Ia pun khawatir, masyarakat yang menjadi pekerja bukan penerima upah (PBPU) akan kesulitan membayar iuran. Akibatnya, masyarakat akan kesulitan mengakses pelayanan kesehatan.
(Baca: Jokowi Naikkan Lagi Iuran BPJS Kesehatan Mulai 1 Juli, Ini Rinciannya)
Presiden Jokowi menerbitkan peraturan presiden Nomor 64 Tahun 2020 tentang jaminan kesehatan, menaikkan iuran bagi peserta mandiri kelas 1 dan 2 berlaku 1 Juli 2020.
Dalam pasal 34 aturan tersebut dijelaskan bahwa besaran iuran untuk peserta mandiri kelas III sama dengan penerima bantuan iuran jaminan kesehatan, yakni Rp 42 ribu per bulan. Khusus tahun ini, peserta mandiri hanya perlu membayar Rp 25.500 per orang per bulan. Sementara pemerintah akan menanggung sisanya sebesar Rp 16.500.
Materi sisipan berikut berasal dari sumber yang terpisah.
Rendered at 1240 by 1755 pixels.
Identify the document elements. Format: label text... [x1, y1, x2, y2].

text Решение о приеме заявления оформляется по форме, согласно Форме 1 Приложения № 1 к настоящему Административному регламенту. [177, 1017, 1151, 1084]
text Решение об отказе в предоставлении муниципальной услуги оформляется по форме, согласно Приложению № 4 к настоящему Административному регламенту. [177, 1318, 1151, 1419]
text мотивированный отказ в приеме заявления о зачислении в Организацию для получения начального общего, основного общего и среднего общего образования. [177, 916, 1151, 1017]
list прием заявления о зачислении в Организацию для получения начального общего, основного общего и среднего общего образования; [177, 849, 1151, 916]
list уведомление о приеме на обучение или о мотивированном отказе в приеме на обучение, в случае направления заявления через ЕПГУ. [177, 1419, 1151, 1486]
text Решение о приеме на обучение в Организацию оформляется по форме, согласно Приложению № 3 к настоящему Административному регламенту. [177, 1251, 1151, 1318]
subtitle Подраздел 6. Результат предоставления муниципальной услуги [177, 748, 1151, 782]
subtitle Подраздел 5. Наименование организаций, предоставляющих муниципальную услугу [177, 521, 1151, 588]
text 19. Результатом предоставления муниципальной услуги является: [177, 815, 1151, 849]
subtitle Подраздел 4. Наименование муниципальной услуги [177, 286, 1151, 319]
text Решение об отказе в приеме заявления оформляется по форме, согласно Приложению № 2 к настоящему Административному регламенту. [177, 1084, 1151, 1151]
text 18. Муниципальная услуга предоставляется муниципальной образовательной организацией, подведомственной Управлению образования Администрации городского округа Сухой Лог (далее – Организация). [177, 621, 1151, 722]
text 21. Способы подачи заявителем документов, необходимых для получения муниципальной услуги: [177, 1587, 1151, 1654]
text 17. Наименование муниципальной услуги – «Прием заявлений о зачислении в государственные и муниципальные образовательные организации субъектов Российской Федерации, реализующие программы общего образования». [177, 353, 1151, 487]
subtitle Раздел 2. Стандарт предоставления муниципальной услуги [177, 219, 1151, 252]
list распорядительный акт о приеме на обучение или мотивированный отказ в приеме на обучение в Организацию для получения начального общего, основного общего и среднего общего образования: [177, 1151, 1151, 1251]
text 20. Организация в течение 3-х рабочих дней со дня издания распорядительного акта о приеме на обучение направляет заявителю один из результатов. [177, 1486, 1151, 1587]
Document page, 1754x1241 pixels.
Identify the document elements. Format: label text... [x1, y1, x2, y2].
Namun untuk tahun depan dan selanjutnya, peserta mandiri akan membayarkan iuran sebesar Rp 35 ribu dan pemerintah akan membayarkan sisanya Rp 7 ribu. Sementara iuran untuk peserta mandiri kelas II dan kelas III ditetapkan masing-masing sebesar Rp 100 ribu dan Rp 150 ribu yang akan mulai berlaku pada 1 Juli 2020.